┌─ Dati dell'esercizio

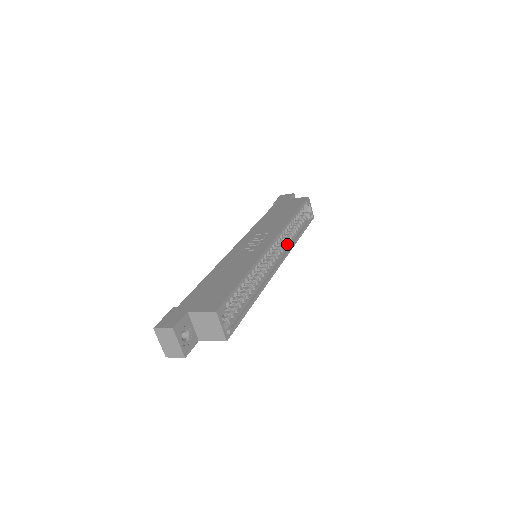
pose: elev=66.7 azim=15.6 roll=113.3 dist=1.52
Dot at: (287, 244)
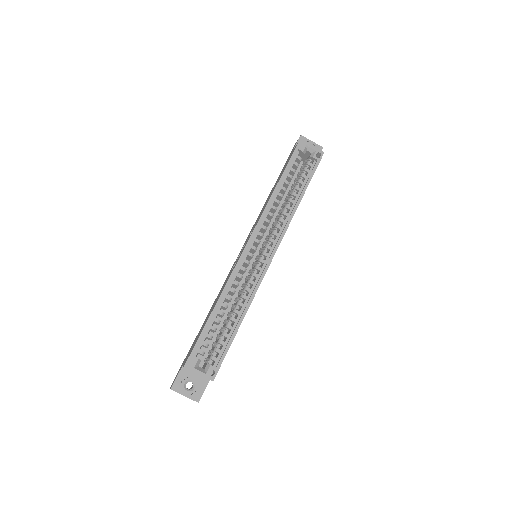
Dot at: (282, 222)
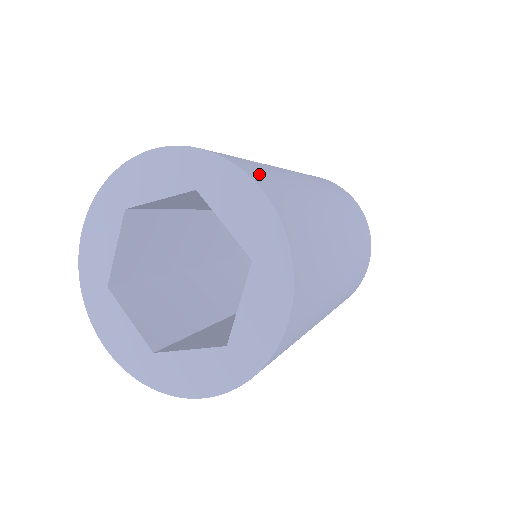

└─
┌─ Dati dell'esercizio

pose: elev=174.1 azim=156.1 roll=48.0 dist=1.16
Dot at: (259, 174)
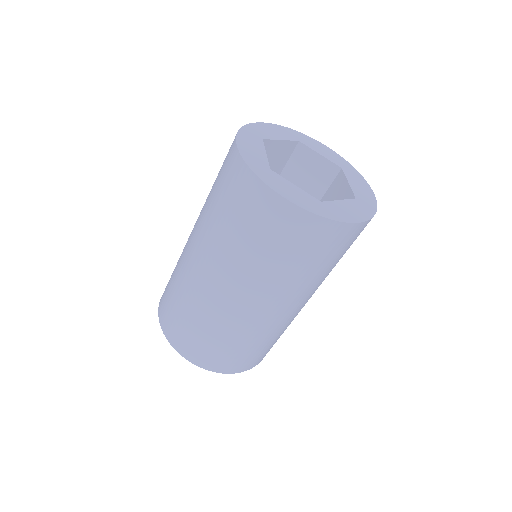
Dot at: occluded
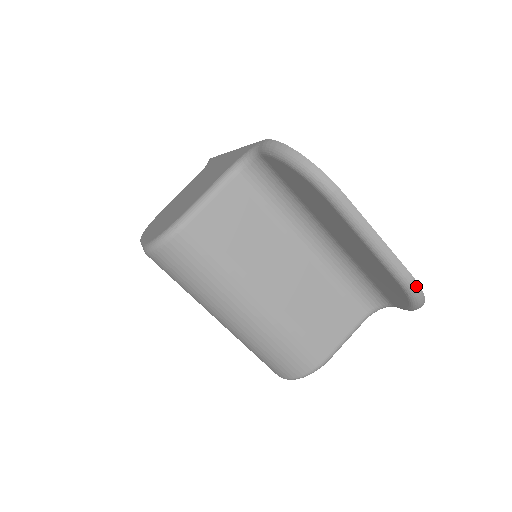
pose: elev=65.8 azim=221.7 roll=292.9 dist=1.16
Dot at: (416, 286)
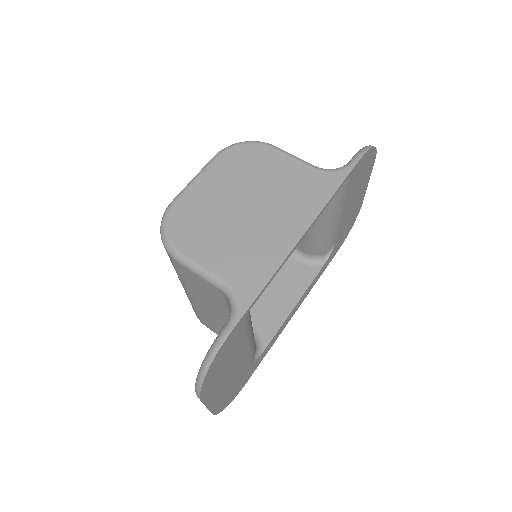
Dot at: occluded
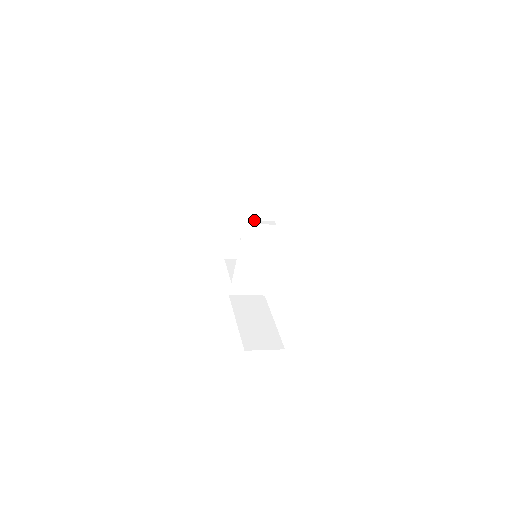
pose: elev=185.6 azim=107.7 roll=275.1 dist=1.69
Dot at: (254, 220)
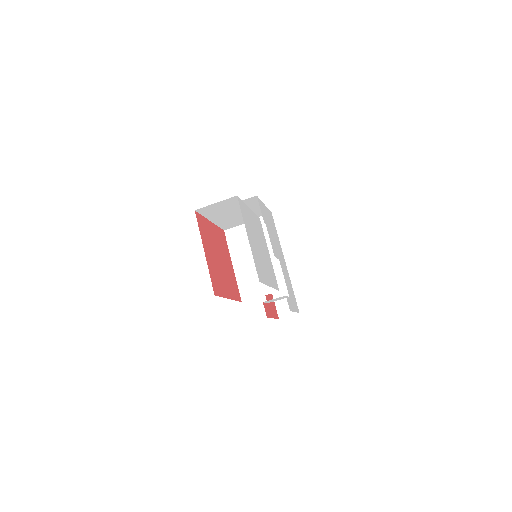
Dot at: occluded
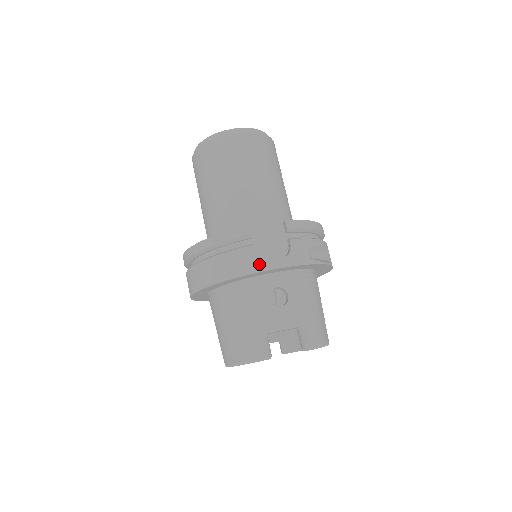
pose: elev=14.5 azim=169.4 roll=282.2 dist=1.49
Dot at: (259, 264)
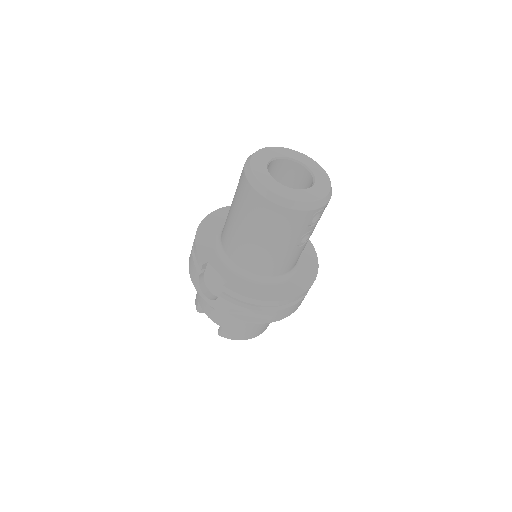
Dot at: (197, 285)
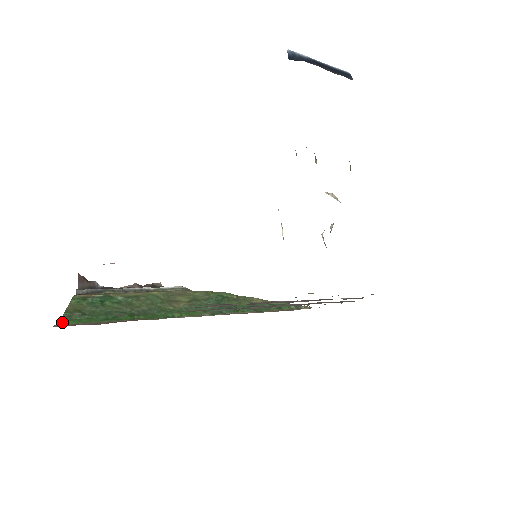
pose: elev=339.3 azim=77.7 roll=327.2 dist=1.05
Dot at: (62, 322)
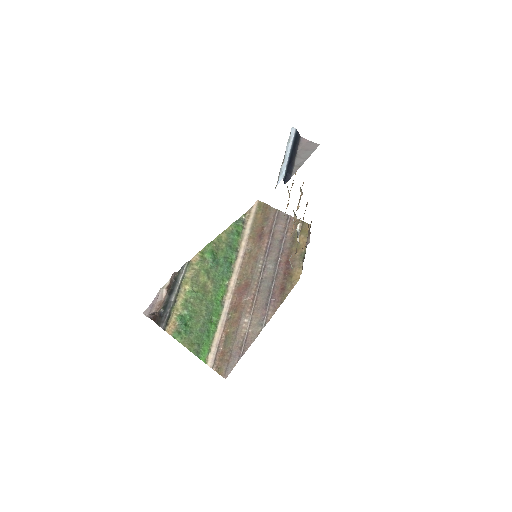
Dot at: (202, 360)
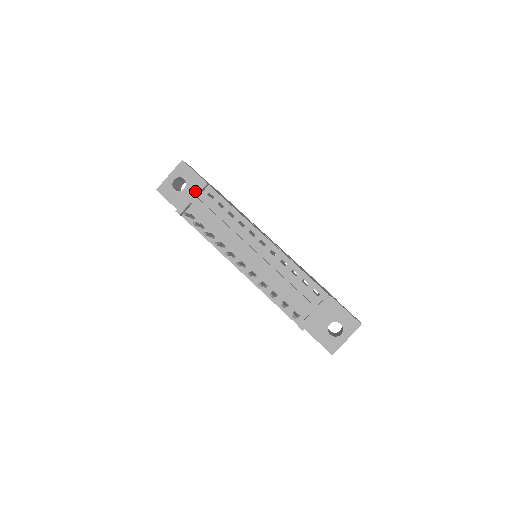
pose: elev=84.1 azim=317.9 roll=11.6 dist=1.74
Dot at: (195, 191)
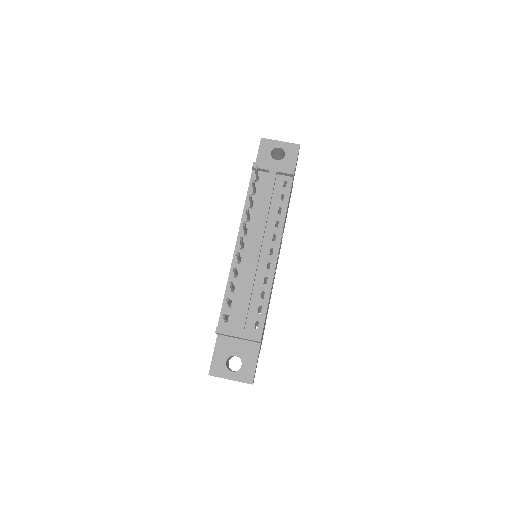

└─

* **Consegna**: Trascrivi fedelmente le righe a partire da quella che contiene "pose: elev=14.5 azim=169.4" e proseguendo fino a quella che contiene "Dot at: (195, 191)", entrambe comprese. Non riportare le immagini.

* **Soluzione**:
pose: elev=14.5 azim=169.4 roll=282.2 dist=1.49
Dot at: (259, 264)
Dot at: (197, 285)
pose: elev=339.3 azim=77.7 roll=327.2 dist=1.05
Dot at: (62, 322)
Dot at: (202, 360)
pose: elev=84.1 azim=317.9 roll=11.6 dist=1.74
Dot at: (195, 191)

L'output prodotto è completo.